I think he's expressing surprise at the level of incredulity.

 

[Drakkith]

I think he's expressing surprise at the level of incredulity.

Well butter my biscuit...

 

[Chestermiller]

I have difficulty believing this thread.

It is a simple problem:

There exists something called energy. It is neither created nor destroyed. (For purposes of this discussion we will neglect mass-energy transitions.)

Adding energy to a system will raise the temperature. Taking it away will lower the temperature (again neglecting irrelevant exceptions).

The phase transition from solid and liquid also takes energy. It gives energy the other way around. This energy is called the heat of fusion.

Water ice freezes at 0º C. A water/alcohol mixture freezes at a much lower temperature.

So adding the mixture to ice melts the ice taking energy which must come from somewhere.

Under some circumstances the only place for it to come from is the water/alcohol mixture. Under other circumstances it could come from other places, but the OP question was, "Can this happen?", i.e. are there any circumstances? The answer is yes.

The heat of fusion of the ice is stolen from the drink, potentially making it colder than 0ºC.
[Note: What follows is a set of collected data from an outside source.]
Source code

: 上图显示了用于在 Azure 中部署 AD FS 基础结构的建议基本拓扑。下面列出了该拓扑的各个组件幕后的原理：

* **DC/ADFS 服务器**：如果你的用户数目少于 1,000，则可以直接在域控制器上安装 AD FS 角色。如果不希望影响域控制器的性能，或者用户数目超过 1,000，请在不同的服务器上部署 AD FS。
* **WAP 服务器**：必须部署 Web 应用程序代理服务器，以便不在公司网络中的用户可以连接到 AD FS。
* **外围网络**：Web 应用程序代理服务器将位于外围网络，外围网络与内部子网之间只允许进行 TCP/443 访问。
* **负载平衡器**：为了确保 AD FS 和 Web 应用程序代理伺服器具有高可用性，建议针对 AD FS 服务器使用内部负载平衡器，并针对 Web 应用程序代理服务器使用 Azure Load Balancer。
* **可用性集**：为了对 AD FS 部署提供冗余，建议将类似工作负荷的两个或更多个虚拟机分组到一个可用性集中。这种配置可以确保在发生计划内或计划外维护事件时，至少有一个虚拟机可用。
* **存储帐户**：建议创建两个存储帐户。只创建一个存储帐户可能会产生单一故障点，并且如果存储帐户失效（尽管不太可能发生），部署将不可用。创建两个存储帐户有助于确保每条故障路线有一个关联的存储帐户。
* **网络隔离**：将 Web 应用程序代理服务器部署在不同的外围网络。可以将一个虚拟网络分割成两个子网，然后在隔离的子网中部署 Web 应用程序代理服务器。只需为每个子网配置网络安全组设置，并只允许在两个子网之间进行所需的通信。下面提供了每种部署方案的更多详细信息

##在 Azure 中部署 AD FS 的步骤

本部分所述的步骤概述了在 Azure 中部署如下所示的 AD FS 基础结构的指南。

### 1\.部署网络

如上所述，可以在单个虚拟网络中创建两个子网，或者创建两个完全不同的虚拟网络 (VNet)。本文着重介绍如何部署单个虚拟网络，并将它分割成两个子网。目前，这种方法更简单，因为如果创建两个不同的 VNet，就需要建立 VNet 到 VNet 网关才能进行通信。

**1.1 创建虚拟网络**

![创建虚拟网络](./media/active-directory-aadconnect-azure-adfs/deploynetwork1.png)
As others have pointed out, ice cream was made this way (using salt, not alcohol) for centuries. This isn't new or disputed science. It's something everyone in the world with ice, salt, and a thermometer can check for themselves.

Get a thermometer. Go to a bar. Buy a drink. Isn't science tasty.

Jeff,

I'm impressed by your perceptiveness, and your ability to recognize the solution to this "obvious" (to you) problem. Unfortunately, it was not so obvious to naive me (and many other mere mortals). At least at the beginning, it wasn't obvious to me that, as the ice melted, its temperature would be dropping.

When you made your knowledgeable pronouncement, were you aware that solutions of ethanol and water are highly non-ideal, and that the enthalpy of these solutions is a complicated non-linear function of the mole fraction of ethanol and temperature? Had you ever seen a diagram of the excess molar enthalpy H^E vs temperature and mole fraction, and had you taken the behavior shown in these diagrams into account quantitatively when you made your pronouncement?

 

[Bystander]

Two words: "Apple jack."

 

[Jeff Rosenbury]

Jeff,

I'm impressed by your perceptiveness, and your ability to recognize the solution to this "obvious" (to you) problem. Unfortunately, it was not so obvious to naive me (and many other mere mortals). At least at the beginning, it wasn't obvious to me that, as the ice melted, its temperature would be dropping.

When you made your knowledgeable pronouncement, were you aware that solutions of ethanol and water are highly non-ideal, and that the enthalpy of these solutions is a complicated non-linear function of the mole fraction of ethanol and temperature? Had you ever seen a diagram of the excess molar enthalpy H^E vs temperature and mole fraction, and had you taken the behavior shown in these diagrams into account quantitatively when you made your pronouncement?

I'm sorry, I woke up in a bad mood. I should have been more polite. Perhaps I should have done the experiment before posting (though posting while drunk has other problems).

 

[Bystander]

it was not so obvious to naive me (and many other mere mortals).

Two words: "Apple jack."

Okay, maybe it is one word ... Chet, chemical engineers are supposed to know these things.